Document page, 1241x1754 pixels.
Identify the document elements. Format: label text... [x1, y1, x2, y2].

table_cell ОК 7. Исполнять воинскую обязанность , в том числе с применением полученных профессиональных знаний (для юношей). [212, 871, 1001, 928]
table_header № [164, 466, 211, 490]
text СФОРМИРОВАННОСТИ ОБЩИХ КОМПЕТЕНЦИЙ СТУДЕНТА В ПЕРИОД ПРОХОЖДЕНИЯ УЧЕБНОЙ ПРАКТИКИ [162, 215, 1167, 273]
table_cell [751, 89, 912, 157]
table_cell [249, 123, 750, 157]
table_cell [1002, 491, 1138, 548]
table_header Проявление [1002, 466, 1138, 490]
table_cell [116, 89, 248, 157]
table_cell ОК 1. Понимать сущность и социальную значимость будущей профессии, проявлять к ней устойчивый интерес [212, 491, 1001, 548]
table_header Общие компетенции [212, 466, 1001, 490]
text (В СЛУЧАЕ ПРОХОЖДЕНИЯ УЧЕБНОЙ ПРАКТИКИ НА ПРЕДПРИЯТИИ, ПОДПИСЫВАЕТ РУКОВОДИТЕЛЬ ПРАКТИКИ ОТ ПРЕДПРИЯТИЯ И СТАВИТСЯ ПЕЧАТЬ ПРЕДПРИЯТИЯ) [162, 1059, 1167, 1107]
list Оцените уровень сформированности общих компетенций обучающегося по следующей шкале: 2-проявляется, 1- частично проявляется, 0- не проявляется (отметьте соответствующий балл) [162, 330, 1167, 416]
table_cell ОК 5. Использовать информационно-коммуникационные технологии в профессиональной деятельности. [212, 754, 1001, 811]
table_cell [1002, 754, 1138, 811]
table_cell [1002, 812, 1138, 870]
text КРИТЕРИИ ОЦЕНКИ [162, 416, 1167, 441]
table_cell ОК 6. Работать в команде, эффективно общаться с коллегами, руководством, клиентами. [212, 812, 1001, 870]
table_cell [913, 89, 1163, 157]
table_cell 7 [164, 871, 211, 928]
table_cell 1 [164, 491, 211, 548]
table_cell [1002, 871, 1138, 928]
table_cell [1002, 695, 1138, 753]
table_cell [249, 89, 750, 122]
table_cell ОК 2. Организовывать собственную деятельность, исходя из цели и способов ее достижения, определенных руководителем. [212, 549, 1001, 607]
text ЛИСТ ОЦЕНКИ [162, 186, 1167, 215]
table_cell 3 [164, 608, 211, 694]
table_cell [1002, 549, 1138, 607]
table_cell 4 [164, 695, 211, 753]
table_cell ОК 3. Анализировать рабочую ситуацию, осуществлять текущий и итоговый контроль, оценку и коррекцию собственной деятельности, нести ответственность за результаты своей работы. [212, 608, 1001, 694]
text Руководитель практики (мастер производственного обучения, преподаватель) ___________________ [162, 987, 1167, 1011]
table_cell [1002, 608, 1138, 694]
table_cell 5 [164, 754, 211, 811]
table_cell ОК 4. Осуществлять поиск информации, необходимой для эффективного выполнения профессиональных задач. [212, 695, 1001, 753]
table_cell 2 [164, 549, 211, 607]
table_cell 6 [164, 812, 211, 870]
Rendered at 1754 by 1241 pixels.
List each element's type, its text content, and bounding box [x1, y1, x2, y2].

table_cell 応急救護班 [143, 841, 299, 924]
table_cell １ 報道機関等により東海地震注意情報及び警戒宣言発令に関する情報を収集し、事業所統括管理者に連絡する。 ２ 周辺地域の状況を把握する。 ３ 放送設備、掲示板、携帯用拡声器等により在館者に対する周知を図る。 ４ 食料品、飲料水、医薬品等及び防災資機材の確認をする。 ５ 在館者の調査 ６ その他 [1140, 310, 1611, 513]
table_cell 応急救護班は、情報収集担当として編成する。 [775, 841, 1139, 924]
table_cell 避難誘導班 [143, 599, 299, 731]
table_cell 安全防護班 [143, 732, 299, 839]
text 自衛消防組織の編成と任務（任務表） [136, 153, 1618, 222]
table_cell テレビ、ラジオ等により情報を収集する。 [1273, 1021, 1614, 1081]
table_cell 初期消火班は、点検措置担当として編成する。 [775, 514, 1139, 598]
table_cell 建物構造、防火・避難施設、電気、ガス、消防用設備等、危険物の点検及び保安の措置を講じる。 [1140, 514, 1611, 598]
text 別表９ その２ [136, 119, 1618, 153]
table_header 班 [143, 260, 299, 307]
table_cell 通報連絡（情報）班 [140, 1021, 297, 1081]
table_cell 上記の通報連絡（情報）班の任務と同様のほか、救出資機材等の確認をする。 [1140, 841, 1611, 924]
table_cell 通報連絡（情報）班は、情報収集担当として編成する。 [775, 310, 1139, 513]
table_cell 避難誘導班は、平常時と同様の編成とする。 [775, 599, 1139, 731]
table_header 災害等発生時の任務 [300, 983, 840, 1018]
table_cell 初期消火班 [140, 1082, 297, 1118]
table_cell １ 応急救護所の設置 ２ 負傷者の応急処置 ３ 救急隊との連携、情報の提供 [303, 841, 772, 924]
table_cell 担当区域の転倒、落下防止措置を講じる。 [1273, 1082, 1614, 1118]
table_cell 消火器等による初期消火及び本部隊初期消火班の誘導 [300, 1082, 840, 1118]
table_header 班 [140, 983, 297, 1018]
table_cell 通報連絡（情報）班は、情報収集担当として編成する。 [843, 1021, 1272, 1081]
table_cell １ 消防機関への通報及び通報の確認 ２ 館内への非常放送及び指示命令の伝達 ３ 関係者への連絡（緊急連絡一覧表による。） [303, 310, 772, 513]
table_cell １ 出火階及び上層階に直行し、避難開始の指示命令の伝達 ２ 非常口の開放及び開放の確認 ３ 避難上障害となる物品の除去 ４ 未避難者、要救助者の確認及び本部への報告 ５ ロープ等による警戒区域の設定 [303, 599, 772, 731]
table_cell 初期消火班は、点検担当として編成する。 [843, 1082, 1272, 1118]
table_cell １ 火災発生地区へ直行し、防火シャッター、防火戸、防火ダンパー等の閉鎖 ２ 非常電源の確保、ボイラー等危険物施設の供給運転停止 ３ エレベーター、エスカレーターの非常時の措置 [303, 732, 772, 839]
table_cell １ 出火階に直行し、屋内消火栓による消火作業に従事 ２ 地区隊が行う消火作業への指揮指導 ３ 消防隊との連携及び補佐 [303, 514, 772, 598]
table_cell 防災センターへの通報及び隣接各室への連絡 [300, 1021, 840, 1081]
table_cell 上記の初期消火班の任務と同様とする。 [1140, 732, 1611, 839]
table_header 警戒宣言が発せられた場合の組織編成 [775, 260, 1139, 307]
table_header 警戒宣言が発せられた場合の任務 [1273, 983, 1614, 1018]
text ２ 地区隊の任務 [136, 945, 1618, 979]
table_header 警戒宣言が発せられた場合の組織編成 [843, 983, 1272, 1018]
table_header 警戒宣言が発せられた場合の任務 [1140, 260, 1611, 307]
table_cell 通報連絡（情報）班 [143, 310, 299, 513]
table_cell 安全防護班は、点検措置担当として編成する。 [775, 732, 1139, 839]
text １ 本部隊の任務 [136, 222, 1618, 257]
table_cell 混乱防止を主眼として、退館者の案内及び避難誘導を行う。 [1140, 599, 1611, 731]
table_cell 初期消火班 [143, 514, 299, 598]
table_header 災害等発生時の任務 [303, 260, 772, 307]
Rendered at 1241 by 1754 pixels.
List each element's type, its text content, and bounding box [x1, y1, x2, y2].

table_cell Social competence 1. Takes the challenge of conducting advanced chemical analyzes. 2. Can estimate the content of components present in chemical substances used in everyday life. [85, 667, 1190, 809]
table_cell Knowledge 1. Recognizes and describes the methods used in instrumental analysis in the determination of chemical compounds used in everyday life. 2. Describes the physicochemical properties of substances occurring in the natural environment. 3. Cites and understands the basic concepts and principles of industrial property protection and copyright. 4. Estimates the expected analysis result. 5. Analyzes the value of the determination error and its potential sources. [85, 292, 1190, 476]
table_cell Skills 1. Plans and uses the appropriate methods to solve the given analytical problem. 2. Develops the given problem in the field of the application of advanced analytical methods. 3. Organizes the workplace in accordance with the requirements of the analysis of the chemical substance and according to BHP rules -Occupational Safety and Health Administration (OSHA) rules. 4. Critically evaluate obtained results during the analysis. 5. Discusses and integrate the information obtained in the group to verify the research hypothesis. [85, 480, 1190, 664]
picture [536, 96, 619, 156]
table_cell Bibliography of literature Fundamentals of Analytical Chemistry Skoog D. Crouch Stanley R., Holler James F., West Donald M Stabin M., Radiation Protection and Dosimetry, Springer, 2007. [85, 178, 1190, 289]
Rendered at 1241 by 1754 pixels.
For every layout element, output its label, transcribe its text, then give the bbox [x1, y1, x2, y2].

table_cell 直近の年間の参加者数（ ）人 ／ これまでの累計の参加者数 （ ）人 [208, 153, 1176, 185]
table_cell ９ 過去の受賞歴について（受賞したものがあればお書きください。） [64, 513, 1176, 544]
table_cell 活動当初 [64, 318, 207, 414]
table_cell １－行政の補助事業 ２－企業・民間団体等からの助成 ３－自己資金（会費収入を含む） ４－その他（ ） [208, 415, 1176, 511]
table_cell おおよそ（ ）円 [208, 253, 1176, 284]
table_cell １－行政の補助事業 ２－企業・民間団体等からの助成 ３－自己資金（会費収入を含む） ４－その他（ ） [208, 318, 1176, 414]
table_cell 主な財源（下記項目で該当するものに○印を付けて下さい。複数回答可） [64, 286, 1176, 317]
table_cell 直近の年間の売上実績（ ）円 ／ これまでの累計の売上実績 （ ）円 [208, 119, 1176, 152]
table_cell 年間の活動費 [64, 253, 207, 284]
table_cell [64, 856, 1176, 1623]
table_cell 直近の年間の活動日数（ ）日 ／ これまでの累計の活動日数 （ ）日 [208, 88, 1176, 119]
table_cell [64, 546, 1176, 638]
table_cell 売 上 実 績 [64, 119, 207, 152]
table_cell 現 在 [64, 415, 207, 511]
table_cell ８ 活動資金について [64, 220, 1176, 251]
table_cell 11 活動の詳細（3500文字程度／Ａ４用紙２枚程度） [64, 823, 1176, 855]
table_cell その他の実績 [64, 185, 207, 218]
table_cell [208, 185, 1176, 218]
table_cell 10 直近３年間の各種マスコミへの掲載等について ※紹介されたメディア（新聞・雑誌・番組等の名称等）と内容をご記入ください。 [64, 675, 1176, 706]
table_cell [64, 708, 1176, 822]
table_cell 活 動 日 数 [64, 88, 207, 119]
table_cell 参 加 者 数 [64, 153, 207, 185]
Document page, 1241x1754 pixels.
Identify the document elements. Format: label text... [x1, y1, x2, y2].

■ The task
Which lines above hold the string "警戒宣言が発せられた場合の組織編成"? Show each of them.

■ Result of this exercise
table_header 警戒宣言が発せられた場合の組織編成 [775, 260, 1139, 307]
table_header 警戒宣言が発せられた場合の組織編成 [843, 983, 1272, 1018]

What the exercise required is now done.